Mordden continues his decade-by-decade survey of the Broadway musical by moving backwards from the 1950s (Coming Up Roses, 1998) to the ‘40s.
The 1940s was, as the author points out immediately, a unique decade in musical theater history; for the first time, extensive documentation in the form of original cast albums exists for many shows; WWII alters theatergoing habits and casting possibilities; there are certified classics produced that are still performed today more or less intact; and the Rodgers and Hammerstein “revolution” shakes the genre to its foundations. Yet, as Mordden notes drily, at the outset of the decade the state of the art was dire, a compendium of bad jokes, stale books, and nice tunes.
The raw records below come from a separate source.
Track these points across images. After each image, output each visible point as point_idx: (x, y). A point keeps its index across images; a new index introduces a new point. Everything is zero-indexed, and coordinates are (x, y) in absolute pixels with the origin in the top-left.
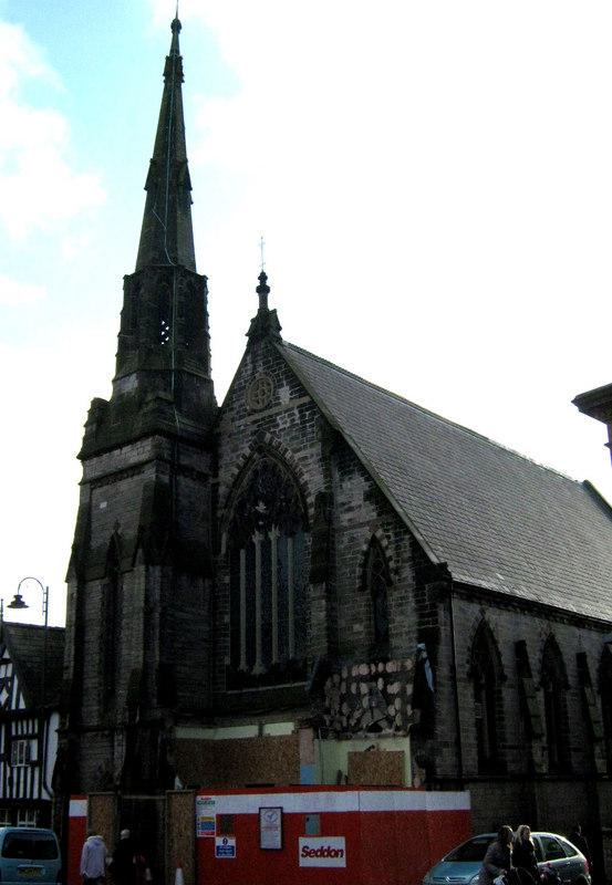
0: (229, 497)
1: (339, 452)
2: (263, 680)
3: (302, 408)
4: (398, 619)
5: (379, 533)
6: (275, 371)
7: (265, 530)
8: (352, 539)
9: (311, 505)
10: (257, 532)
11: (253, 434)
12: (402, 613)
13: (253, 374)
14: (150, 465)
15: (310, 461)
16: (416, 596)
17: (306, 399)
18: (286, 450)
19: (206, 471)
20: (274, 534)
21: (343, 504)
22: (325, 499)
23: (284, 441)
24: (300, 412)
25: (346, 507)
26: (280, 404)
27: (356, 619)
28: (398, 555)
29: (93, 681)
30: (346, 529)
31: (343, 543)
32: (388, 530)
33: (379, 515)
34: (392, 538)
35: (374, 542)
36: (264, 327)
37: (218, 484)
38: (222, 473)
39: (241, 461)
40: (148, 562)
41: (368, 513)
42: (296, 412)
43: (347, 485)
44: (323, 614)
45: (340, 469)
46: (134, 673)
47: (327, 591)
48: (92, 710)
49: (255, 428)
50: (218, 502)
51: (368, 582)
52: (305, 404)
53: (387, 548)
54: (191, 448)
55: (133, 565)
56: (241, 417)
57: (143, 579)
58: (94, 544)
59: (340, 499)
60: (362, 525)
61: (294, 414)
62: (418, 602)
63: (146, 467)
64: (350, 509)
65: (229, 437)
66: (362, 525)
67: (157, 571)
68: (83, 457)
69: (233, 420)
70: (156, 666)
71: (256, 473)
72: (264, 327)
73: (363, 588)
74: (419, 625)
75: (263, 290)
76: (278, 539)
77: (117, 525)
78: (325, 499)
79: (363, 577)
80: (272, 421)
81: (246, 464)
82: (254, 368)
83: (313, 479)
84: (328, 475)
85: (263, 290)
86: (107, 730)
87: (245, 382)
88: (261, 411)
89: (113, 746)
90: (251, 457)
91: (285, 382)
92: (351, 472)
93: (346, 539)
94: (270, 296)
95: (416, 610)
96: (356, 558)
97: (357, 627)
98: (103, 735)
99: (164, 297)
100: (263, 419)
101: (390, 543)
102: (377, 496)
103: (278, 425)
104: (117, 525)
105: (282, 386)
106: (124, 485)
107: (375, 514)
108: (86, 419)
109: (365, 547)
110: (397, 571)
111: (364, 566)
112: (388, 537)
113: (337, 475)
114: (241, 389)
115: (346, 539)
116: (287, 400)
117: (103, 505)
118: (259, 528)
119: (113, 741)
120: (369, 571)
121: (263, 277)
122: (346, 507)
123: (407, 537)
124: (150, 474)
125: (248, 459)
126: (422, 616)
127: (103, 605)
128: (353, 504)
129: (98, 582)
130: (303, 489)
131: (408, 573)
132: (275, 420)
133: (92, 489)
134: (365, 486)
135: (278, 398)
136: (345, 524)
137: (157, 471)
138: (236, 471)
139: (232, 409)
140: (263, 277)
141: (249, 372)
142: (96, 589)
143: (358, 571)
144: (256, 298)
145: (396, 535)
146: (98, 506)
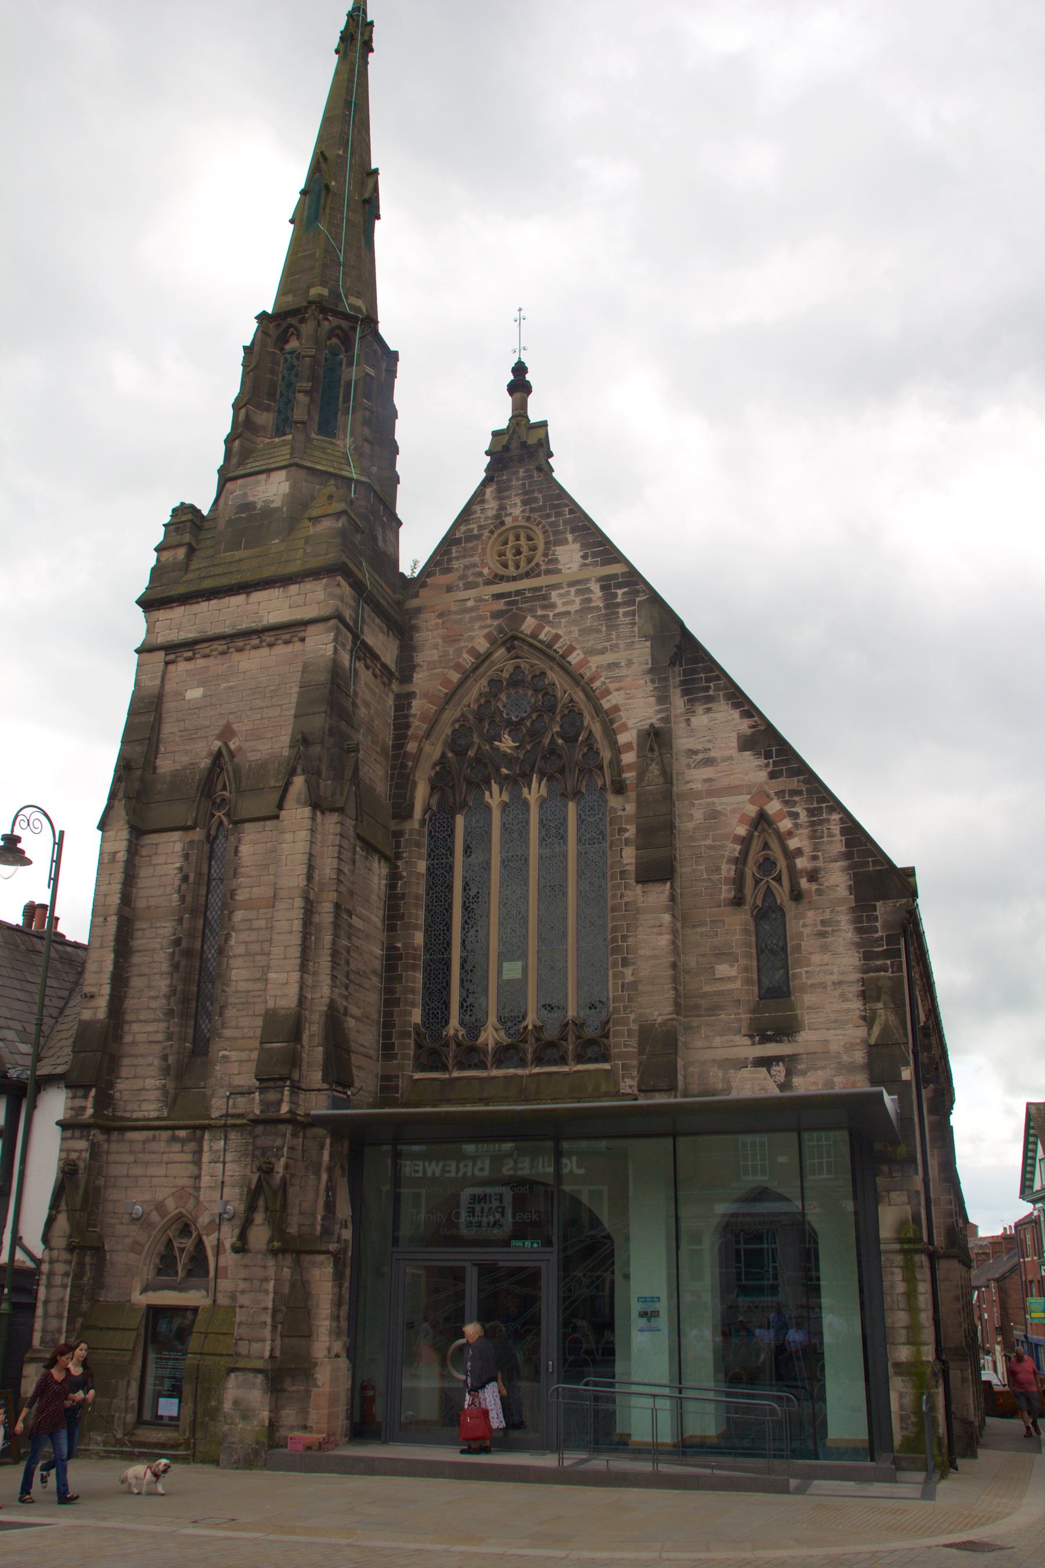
0: (434, 723)
1: (686, 664)
2: (505, 1054)
3: (607, 584)
4: (816, 958)
5: (774, 807)
6: (549, 516)
7: (517, 781)
8: (713, 815)
9: (628, 746)
10: (495, 787)
11: (495, 615)
12: (824, 949)
13: (498, 516)
14: (321, 627)
15: (624, 672)
16: (857, 920)
17: (617, 569)
18: (571, 649)
19: (393, 667)
20: (535, 792)
21: (693, 752)
22: (657, 739)
23: (565, 633)
24: (603, 588)
25: (700, 756)
26: (558, 571)
27: (723, 954)
28: (816, 847)
29: (152, 1027)
30: (697, 795)
31: (691, 819)
32: (794, 804)
33: (773, 775)
34: (803, 817)
35: (762, 820)
36: (520, 451)
37: (411, 695)
38: (419, 677)
39: (467, 660)
40: (317, 804)
41: (751, 769)
42: (595, 587)
43: (701, 720)
44: (664, 940)
45: (685, 692)
46: (271, 1018)
47: (673, 898)
48: (142, 1088)
49: (500, 605)
50: (408, 726)
51: (748, 890)
52: (614, 576)
53: (790, 834)
54: (377, 620)
55: (280, 806)
56: (469, 586)
57: (304, 834)
58: (166, 765)
59: (683, 741)
60: (732, 790)
61: (589, 590)
62: (859, 931)
63: (311, 629)
64: (709, 762)
65: (441, 615)
66: (732, 790)
67: (331, 823)
68: (148, 603)
69: (449, 589)
70: (321, 1007)
71: (495, 683)
72: (520, 451)
73: (738, 901)
74: (866, 971)
75: (519, 385)
76: (543, 802)
77: (227, 733)
78: (657, 739)
79: (738, 882)
80: (541, 596)
81: (476, 668)
82: (502, 508)
83: (635, 706)
84: (663, 698)
85: (519, 385)
86: (188, 1119)
87: (480, 528)
88: (514, 579)
89: (198, 1163)
90: (489, 655)
91: (570, 537)
92: (709, 699)
93: (698, 814)
94: (531, 400)
95: (858, 945)
96: (723, 847)
97: (723, 969)
98: (174, 1139)
99: (318, 359)
100: (518, 593)
101: (797, 826)
102: (767, 743)
103: (553, 606)
104: (227, 733)
105: (564, 542)
106: (251, 662)
107: (763, 775)
108: (158, 536)
109: (742, 831)
110: (813, 876)
111: (740, 861)
112: (795, 816)
113: (678, 702)
114: (470, 538)
115: (698, 814)
116: (575, 566)
117: (195, 693)
118: (503, 781)
119: (199, 1152)
120: (750, 869)
121: (520, 369)
122: (700, 756)
123: (835, 817)
124: (321, 644)
125: (482, 659)
126: (867, 956)
127: (185, 879)
128: (712, 754)
129: (176, 835)
130: (609, 720)
131: (837, 879)
132: (545, 597)
133: (167, 663)
134: (736, 724)
135: (555, 561)
136: (697, 786)
137: (336, 640)
138: (455, 677)
139: (449, 570)
140: (520, 369)
141: (490, 513)
142: (169, 855)
143: (728, 870)
144: (507, 401)
145: (811, 812)
146: (180, 695)
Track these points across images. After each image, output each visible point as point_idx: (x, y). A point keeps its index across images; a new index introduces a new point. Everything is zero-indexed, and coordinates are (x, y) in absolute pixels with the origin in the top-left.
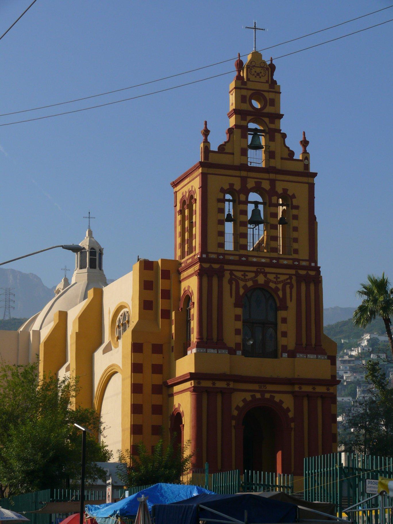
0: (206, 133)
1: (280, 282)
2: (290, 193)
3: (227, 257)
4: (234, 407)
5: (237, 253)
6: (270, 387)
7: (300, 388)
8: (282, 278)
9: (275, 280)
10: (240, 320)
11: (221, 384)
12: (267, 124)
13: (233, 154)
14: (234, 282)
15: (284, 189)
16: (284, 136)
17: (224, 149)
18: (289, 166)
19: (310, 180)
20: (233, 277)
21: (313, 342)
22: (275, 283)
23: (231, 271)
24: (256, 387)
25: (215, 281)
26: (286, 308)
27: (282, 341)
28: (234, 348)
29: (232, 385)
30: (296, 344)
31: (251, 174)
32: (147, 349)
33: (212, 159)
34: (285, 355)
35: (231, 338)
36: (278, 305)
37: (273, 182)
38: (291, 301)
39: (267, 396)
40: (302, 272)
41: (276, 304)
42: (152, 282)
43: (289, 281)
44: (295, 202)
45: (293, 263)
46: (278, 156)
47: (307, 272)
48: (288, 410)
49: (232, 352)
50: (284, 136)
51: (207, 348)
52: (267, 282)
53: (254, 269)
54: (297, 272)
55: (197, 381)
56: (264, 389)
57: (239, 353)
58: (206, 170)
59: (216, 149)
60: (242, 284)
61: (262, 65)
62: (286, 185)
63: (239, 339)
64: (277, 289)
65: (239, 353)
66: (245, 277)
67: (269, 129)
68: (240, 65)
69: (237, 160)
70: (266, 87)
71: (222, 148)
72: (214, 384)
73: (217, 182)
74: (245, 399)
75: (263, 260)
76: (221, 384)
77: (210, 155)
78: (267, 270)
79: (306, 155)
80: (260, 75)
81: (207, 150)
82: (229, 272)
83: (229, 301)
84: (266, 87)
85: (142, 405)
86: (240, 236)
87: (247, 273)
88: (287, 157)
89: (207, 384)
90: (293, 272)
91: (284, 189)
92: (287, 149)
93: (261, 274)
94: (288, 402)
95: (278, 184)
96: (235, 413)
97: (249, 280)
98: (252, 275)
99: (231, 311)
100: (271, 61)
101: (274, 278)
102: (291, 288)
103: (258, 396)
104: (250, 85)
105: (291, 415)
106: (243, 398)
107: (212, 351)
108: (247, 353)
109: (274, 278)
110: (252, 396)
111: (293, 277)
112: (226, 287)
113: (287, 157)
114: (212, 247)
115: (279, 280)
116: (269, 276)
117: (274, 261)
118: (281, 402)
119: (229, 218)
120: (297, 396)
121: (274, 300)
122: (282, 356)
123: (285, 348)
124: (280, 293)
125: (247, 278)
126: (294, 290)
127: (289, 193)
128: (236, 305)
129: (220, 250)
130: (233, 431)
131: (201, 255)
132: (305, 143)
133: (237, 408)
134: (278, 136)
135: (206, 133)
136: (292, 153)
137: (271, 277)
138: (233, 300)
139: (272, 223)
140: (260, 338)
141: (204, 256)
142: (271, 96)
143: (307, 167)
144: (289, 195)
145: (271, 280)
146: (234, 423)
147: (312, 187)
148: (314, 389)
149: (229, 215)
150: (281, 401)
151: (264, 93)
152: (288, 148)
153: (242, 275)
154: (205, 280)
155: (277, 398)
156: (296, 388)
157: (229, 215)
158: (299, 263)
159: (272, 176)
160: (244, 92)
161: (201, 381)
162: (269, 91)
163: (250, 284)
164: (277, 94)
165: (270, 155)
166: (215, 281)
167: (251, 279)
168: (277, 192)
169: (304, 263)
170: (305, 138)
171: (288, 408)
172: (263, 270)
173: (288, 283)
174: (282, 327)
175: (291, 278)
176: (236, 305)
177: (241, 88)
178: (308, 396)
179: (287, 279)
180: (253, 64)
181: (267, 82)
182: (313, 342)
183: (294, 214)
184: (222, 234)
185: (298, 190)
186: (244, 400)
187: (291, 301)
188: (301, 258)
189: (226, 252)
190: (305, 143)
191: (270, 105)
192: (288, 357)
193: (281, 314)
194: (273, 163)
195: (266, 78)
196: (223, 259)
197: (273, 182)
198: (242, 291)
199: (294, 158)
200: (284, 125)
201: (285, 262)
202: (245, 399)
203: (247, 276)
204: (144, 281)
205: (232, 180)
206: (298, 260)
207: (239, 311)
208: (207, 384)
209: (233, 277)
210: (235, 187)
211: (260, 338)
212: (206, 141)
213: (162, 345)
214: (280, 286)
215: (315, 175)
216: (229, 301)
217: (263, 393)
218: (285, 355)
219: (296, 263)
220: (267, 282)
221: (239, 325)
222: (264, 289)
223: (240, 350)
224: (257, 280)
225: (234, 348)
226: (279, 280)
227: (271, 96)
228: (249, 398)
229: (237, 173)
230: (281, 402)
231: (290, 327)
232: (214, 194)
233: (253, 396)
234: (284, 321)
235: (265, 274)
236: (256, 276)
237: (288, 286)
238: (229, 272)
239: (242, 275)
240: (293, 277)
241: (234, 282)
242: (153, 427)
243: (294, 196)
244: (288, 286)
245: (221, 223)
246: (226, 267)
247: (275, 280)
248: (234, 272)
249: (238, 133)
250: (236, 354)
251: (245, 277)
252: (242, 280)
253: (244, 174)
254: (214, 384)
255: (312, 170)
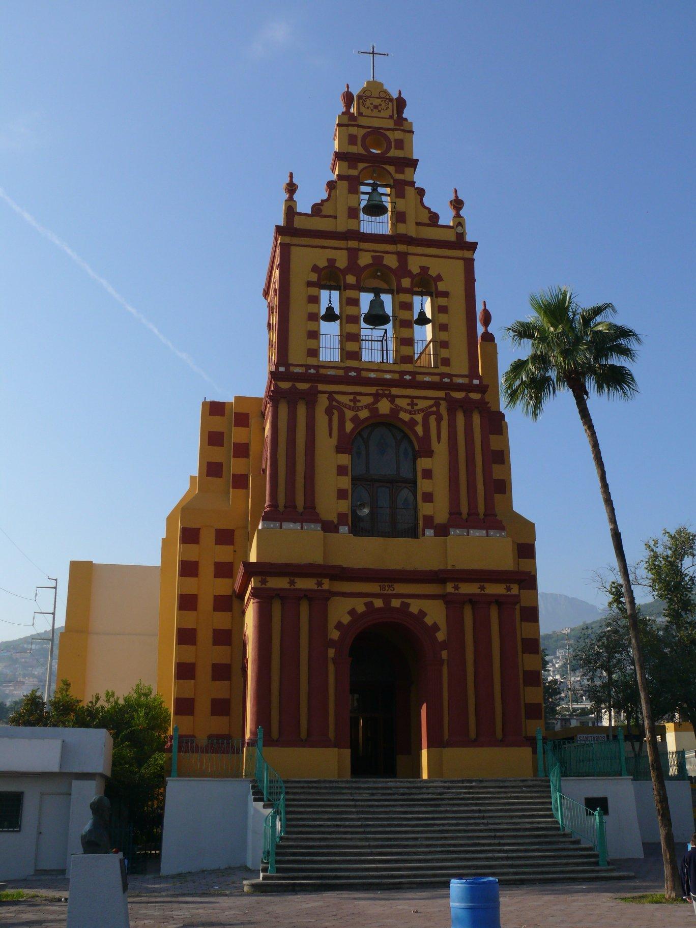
0: (291, 188)
1: (418, 411)
2: (433, 273)
3: (322, 371)
4: (332, 624)
5: (343, 365)
6: (400, 588)
7: (456, 588)
8: (422, 404)
9: (409, 408)
10: (347, 475)
11: (305, 584)
12: (390, 174)
13: (335, 217)
14: (335, 412)
15: (421, 268)
16: (421, 192)
17: (321, 211)
18: (430, 233)
19: (467, 254)
20: (334, 403)
21: (481, 509)
22: (410, 412)
23: (331, 394)
24: (374, 588)
25: (302, 411)
26: (429, 453)
27: (425, 509)
28: (336, 522)
29: (326, 585)
30: (450, 514)
31: (364, 245)
32: (208, 537)
33: (298, 223)
34: (430, 532)
35: (330, 505)
36: (417, 448)
37: (402, 257)
38: (439, 442)
39: (396, 603)
40: (455, 394)
41: (413, 448)
42: (222, 434)
43: (434, 409)
44: (441, 286)
45: (441, 379)
46: (411, 218)
47: (467, 395)
48: (436, 628)
49: (329, 528)
50: (421, 192)
51: (281, 521)
52: (395, 411)
53: (372, 390)
54: (447, 394)
55: (259, 578)
56: (390, 592)
57: (344, 529)
58: (287, 240)
59: (308, 211)
60: (349, 414)
61: (383, 95)
62: (425, 262)
63: (344, 506)
64: (413, 423)
65: (344, 529)
66: (355, 404)
67: (395, 180)
68: (348, 98)
69: (343, 224)
70: (390, 124)
71: (317, 209)
72: (292, 583)
73: (308, 258)
74: (353, 609)
75: (388, 376)
76: (305, 584)
77: (297, 218)
78: (395, 391)
79: (459, 220)
80: (380, 108)
81: (291, 211)
82: (327, 395)
83: (326, 443)
84: (390, 124)
85: (195, 630)
86: (350, 338)
87: (358, 398)
88: (427, 221)
89: (280, 583)
90: (441, 394)
91: (421, 268)
92: (427, 211)
93: (385, 399)
94: (435, 613)
95: (411, 259)
96: (335, 635)
97: (362, 408)
98: (369, 400)
99: (330, 461)
100: (400, 93)
101: (408, 404)
102: (439, 420)
103: (378, 603)
104: (362, 121)
105: (441, 636)
106: (349, 608)
107: (291, 525)
108: (358, 529)
109: (408, 404)
110: (366, 604)
111: (441, 402)
112: (322, 420)
113: (427, 221)
114: (297, 356)
115: (416, 408)
116: (398, 401)
117: (408, 377)
118: (422, 614)
119: (330, 316)
120: (453, 603)
121: (411, 442)
122: (424, 535)
123: (429, 521)
124: (419, 429)
125: (358, 404)
126: (444, 424)
127: (430, 272)
128: (339, 449)
129: (311, 361)
130: (331, 668)
131: (277, 368)
132: (457, 204)
133: (339, 626)
134: (409, 191)
135: (291, 188)
136: (434, 217)
137: (403, 403)
138: (334, 441)
139: (403, 318)
140: (383, 504)
141: (282, 369)
142: (398, 135)
143: (461, 236)
144: (431, 276)
145: (402, 408)
146: (331, 652)
147: (469, 265)
148: (482, 588)
149: (330, 309)
150: (421, 611)
151: (388, 133)
152: (429, 209)
153: (351, 401)
154: (283, 410)
155: (415, 607)
156: (450, 588)
157: (330, 309)
158: (451, 380)
159: (402, 248)
160: (353, 130)
161: (268, 579)
162: (393, 130)
163: (364, 414)
164: (407, 134)
165: (399, 217)
166: (302, 411)
167: (367, 407)
168: (410, 272)
169: (460, 381)
170: (457, 197)
171: (435, 624)
172: (387, 392)
173: (433, 413)
174: (424, 486)
175: (437, 405)
176: (339, 449)
177: (347, 126)
178: (472, 600)
179: (431, 407)
180: (368, 93)
181: (391, 117)
182: (481, 509)
183: (440, 303)
184: (314, 335)
185: (447, 269)
186: (352, 612)
187: (439, 442)
188: (454, 373)
189: (322, 364)
190: (457, 204)
191: (396, 148)
192: (435, 535)
193: (423, 463)
194: (402, 229)
195: (389, 112)
196: (318, 375)
197: (402, 257)
198: (349, 426)
199: (440, 223)
200: (420, 178)
201: (427, 379)
202: (353, 609)
203: (359, 401)
204: (210, 432)
205: (331, 254)
206: (450, 376)
207: (345, 459)
208: (280, 583)
209: (334, 403)
210: (337, 265)
211: (383, 504)
212: (291, 199)
213: (233, 531)
214: (419, 418)
215: (473, 246)
216: (326, 443)
217: (387, 598)
218: (430, 532)
219: (447, 380)
220: (395, 411)
221: (345, 482)
222: (390, 424)
223: (346, 524)
224: (377, 409)
225: (336, 522)
226: (416, 408)
227: (398, 135)
228: (361, 609)
229: (342, 244)
230: (422, 614)
231: (439, 485)
232: (301, 272)
233: (369, 605)
234: (428, 474)
235: (392, 398)
236: (376, 401)
237: (432, 419)
238: (327, 395)
239: (351, 401)
240: (441, 402)
241: (335, 412)
242: (214, 666)
243: (439, 278)
244: (432, 419)
245: (314, 317)
246: (321, 387)
247: (409, 408)
248: (337, 397)
249: (343, 186)
250: (338, 532)
251: (355, 404)
252: (349, 408)
253: (353, 244)
254: (292, 583)
255: (469, 238)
Then came Pal Joey and several other shows that challenged the status quo and led up to the earthquake of Oklahoma! As always, Mordden is vastly knowledgeable, witty, and incisive in his judgments. His best writing is as sexy and slangy as a Cole Porter lyric. Where Coming Up Roses seemed somehow subdued, backing away from his usual flash-and-filigreed style, the new volume dives in, sometimes over its head. But the book is never less than entertaining and, at its best, offers a dramatically different viewpoint from other, stodgier theater histories. Mordden is to be congratulated for such gems as his rescue of Cabin in the Sky from undeserved oblivion, and his frank and balanced analysis of much-picked-over classics like Annie Get Your Gun and Kiss Me Kate. That he has something new to add to the mountain of verbiage dedicated to these shows is one indication of how good he really is.
Occasionally abrasive, sometimes overwritten but still an essential book on Broadway.